[SELECTED EXTRACT]:
»»
Web pages protected by a Linux Access Gateway are randomly missing web objects

  • 7005507
  • 18-Mar-2010
  • 26-Apr-2012


Novell Access Manager 3 Linux Access Gateway Service Pack 4
Novell Access Manager 3.1 Linux Access Gateway Service Pack 1


  • Web pages protected by a Linux Access Gateway are randomly missing web objects
  • Retrieving web pages protected by a Linux Access Gateway seems to be very slow
  • Downloading files through a Linux Access Gateway will get broken
    (See KB 7000478:  Problem downloading pdf files on Linux Access Gateway)
  • Problem happens while running the Linux Access Gateway as a VMWare guest as well as running it on a real hardware platform


This issue has been caused by the TCP segmentation offload process provided by the network interface card.
In order to turn off the TCP segmentation option a script needs to be created which will be called each time the NIC will be started by the "ifup" process.

For the Linux Access Gateway which is running on "SLES9" network configuration files are stored in the "/etc/sysconfig/network" directory. Ethernet card configuration file names are build by "ifcfg-eth-id-[Mac-Address]". Note: The " ETHTOOL_OPTIONS=''" parameter cannot be used with SLES9. This configuration file parameter is only available on SLES10.
««
[PARTS OF THE EXERCISE]:
• a. Answer these from the Linux Access Gateway article:
(i) What process does the article name as the cause of the issue?
(ii) In which directory does SLES9 store network configuration files?
(iii) Which KB number is cited for the problem downloading pdf files?
• b. List every item in the bulleted list that follows the two product names in the Linux Access Gateway article.
• c. Resume the Linux Access Gateway article after its final sentence and carry it forward.
The entries after the Linux Access Gateway article are separate material with no connection to it.

[RECORD EXTRACTS]:
»»
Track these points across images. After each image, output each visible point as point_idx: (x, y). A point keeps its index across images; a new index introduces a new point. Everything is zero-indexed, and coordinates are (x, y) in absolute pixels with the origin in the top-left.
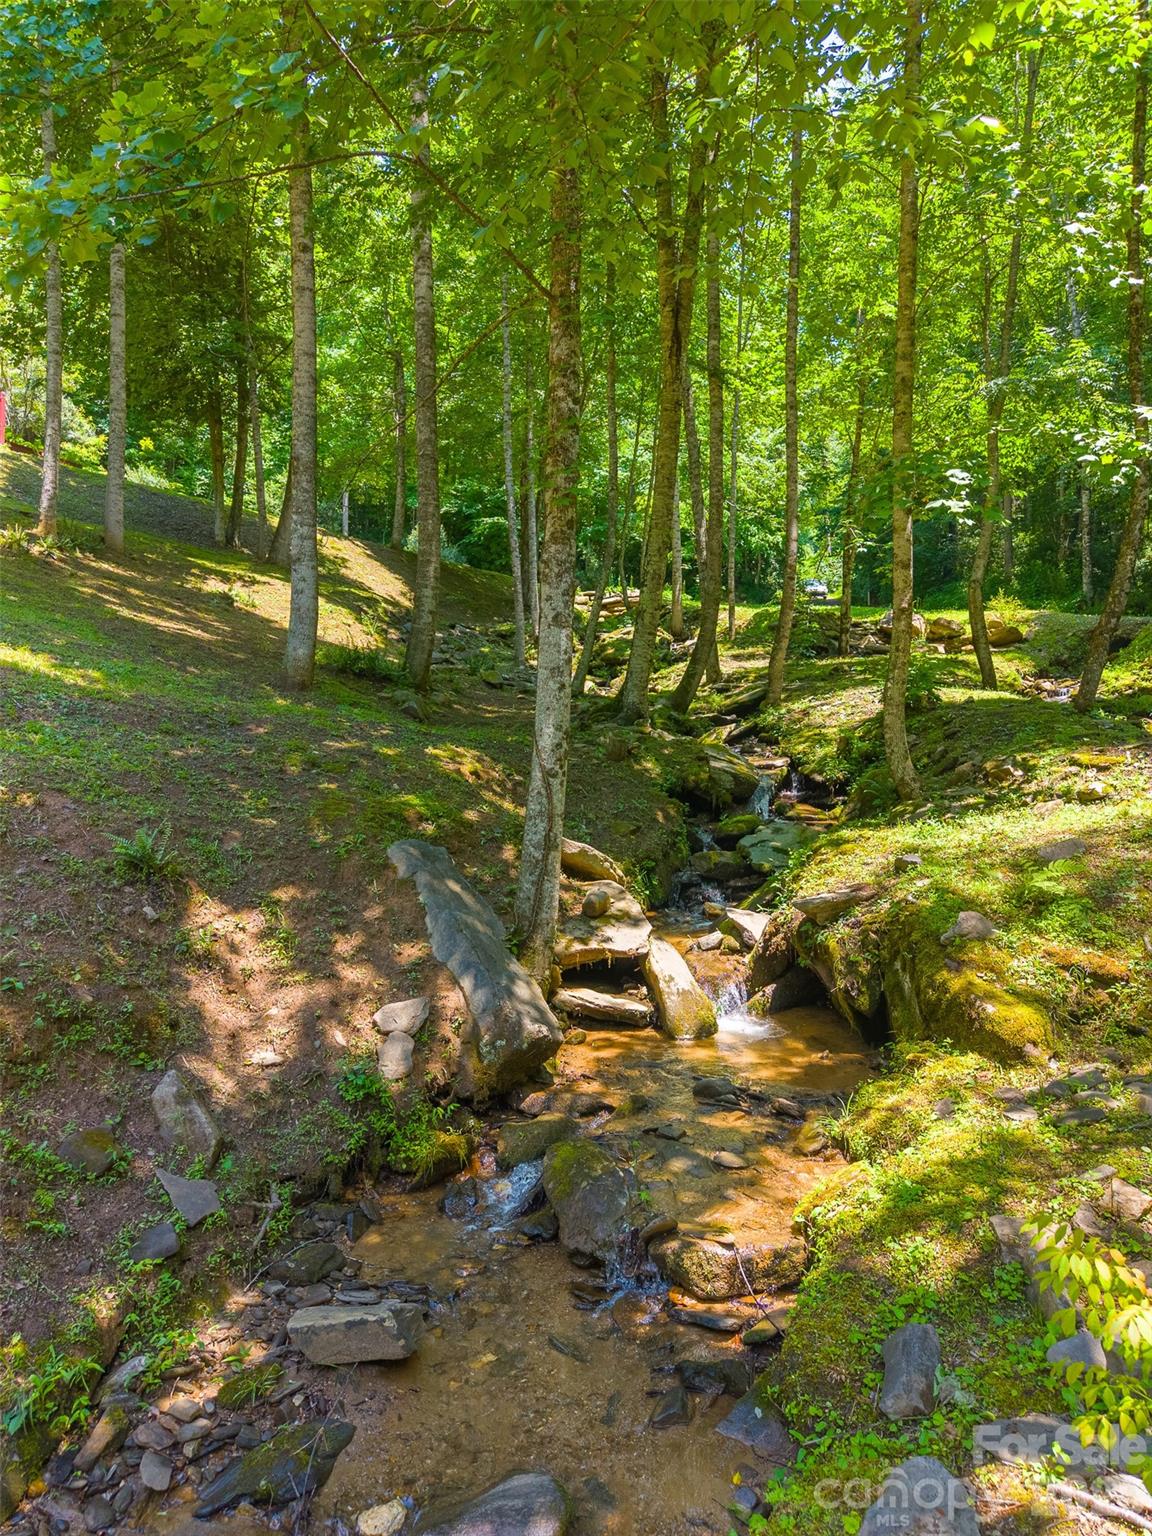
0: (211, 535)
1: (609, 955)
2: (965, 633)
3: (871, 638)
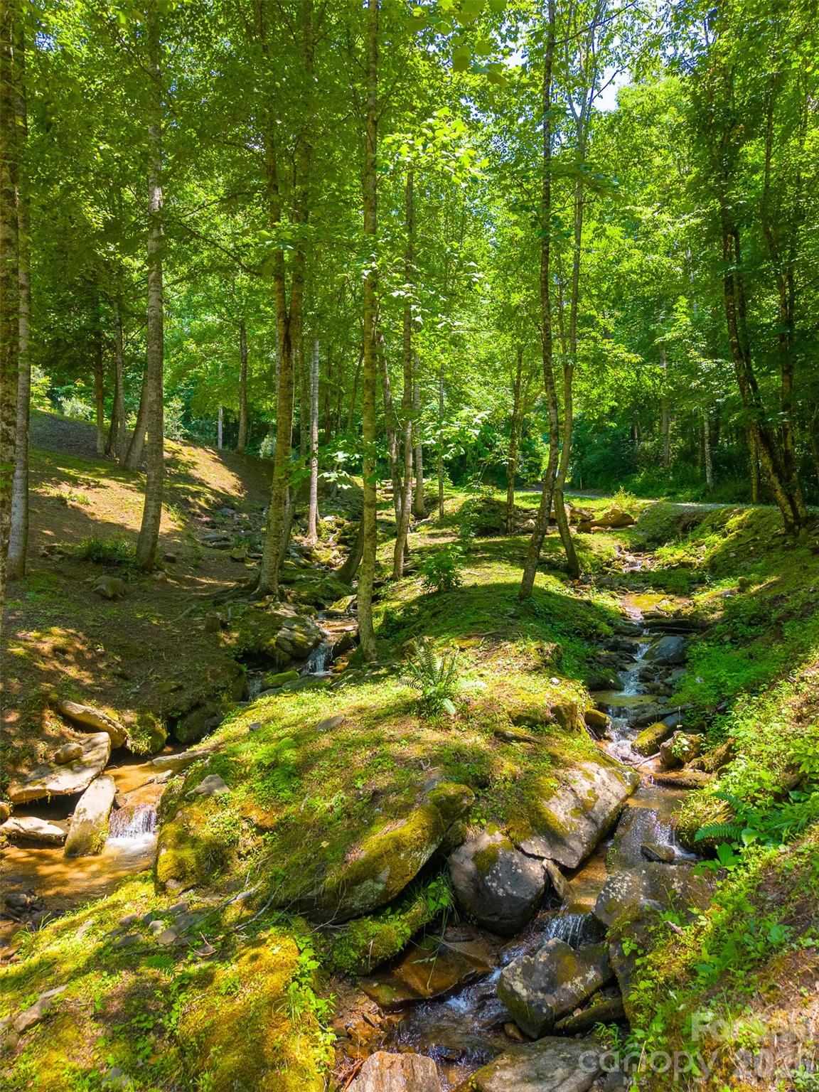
0: (95, 449)
1: (49, 794)
2: (593, 518)
3: (531, 521)
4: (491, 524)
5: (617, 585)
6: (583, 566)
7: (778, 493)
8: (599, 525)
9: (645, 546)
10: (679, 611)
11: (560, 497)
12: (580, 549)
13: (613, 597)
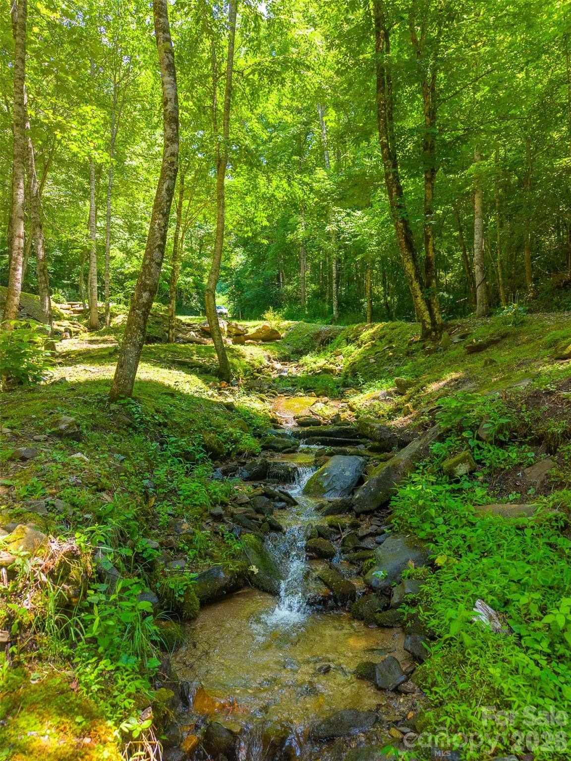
2: (247, 332)
3: (192, 333)
4: (154, 334)
5: (266, 387)
6: (235, 371)
7: (419, 300)
8: (251, 339)
9: (289, 357)
10: (338, 415)
11: (211, 297)
12: (233, 357)
13: (263, 400)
««
[EXERCISE RESPONSES]:
• a.
(i) The TCP segmentation offload process provided by the network interface card.
(ii) /etc/sysconfig/network
(iii) KB 7000478

• b.
- Web pages protected by a Linux Access Gateway are randomly missing web objects
- Retrieving web pages protected by a Linux Access Gateway seems to be very slow
- Downloading files through a Linux Access Gateway will get broken (See KB 7000478: Problem downloading pdf files on Linux Access Gateway)
- Problem happens while running the Linux Access Gateway as a VMWare guest as well as running it on a real hardware platform

• c.
Depending on your setup and the amount of network cards available edit the related configuration ("ifcfg-eth-id-[Mac-Address]") file and add the following directive at the end"POST_UP_SCRIPT='eth0'". Where "eth0" is the name of the script which we will create as a next step. The default directory for the "POST_UP_SCRIPT, PRE_DOWN_SCRIPT,  POST_DOWN_SCRIPT"is"/etc/sysconfig/network/scripts"

Create the following script an flag it executable (chmod 770):

ETHTOOL=`which ethtool`
${ETHTOOL} -K eth0 tso off

If you like to add information to the "/var/log/messages" file you can try to run the following script instead:


ETHTOOL=`which ethtool`

logger "====== Start NIC Configscript ========"
logger "====== Actual Settings ==============="
${ETHTOOL} -k eth0 2>&1 | logger
logger "====== Apply Settings ================"
exec ${ETHTOOL} -K eth0 tso off 2>&1 | logger
logger "======= New Settings  ================"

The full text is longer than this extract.